▸ **Records to use**:
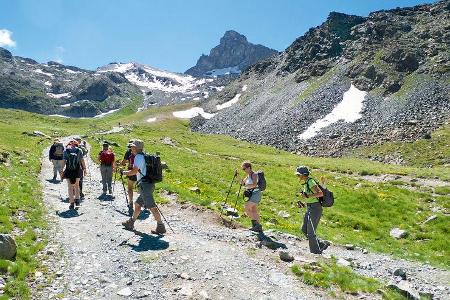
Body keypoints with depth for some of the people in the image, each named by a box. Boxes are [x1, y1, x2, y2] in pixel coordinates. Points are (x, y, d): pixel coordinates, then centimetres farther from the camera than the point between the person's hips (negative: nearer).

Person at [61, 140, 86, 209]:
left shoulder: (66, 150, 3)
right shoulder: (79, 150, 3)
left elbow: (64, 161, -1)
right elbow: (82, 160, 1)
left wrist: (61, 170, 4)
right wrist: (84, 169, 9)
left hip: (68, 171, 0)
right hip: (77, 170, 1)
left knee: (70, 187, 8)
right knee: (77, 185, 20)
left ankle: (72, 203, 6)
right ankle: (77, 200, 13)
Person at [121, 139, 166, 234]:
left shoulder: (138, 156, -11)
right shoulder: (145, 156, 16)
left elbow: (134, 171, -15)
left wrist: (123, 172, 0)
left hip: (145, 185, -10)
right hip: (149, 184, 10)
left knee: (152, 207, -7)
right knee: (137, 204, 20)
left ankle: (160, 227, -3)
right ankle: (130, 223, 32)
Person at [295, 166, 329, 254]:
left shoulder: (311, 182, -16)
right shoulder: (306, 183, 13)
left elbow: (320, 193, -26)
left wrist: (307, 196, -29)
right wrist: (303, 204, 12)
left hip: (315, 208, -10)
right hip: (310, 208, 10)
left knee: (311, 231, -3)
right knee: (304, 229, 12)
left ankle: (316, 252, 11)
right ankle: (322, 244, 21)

--

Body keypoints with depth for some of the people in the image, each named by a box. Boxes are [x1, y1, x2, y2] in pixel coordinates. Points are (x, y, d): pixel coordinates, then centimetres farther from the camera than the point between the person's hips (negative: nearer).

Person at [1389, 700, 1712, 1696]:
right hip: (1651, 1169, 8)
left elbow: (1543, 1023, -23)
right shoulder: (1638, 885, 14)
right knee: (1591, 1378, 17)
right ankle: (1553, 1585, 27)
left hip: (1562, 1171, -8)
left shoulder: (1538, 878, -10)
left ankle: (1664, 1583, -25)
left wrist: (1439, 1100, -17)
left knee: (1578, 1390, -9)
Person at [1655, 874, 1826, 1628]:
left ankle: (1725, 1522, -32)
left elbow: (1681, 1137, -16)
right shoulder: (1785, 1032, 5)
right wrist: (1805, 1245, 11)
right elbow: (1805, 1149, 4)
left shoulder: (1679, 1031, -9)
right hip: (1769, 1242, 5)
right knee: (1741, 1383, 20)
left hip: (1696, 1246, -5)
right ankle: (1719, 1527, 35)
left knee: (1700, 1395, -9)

▸ **Work to complete**: Copy the listing word for word, from the line containing "right ankle: (1553, 1585, 27)" through the line containing "left knee: (1700, 1395, -9)", including both of those lines.

▸ **Solution below**:
right ankle: (1553, 1585, 27)
left hip: (1562, 1171, -8)
left shoulder: (1538, 878, -10)
left ankle: (1664, 1583, -25)
left wrist: (1439, 1100, -17)
left knee: (1578, 1390, -9)
Person at [1655, 874, 1826, 1628]:
left ankle: (1725, 1522, -32)
left elbow: (1681, 1137, -16)
right shoulder: (1785, 1032, 5)
right wrist: (1805, 1245, 11)
right elbow: (1805, 1149, 4)
left shoulder: (1679, 1031, -9)
right hip: (1769, 1242, 5)
right knee: (1741, 1383, 20)
left hip: (1696, 1246, -5)
right ankle: (1719, 1527, 35)
left knee: (1700, 1395, -9)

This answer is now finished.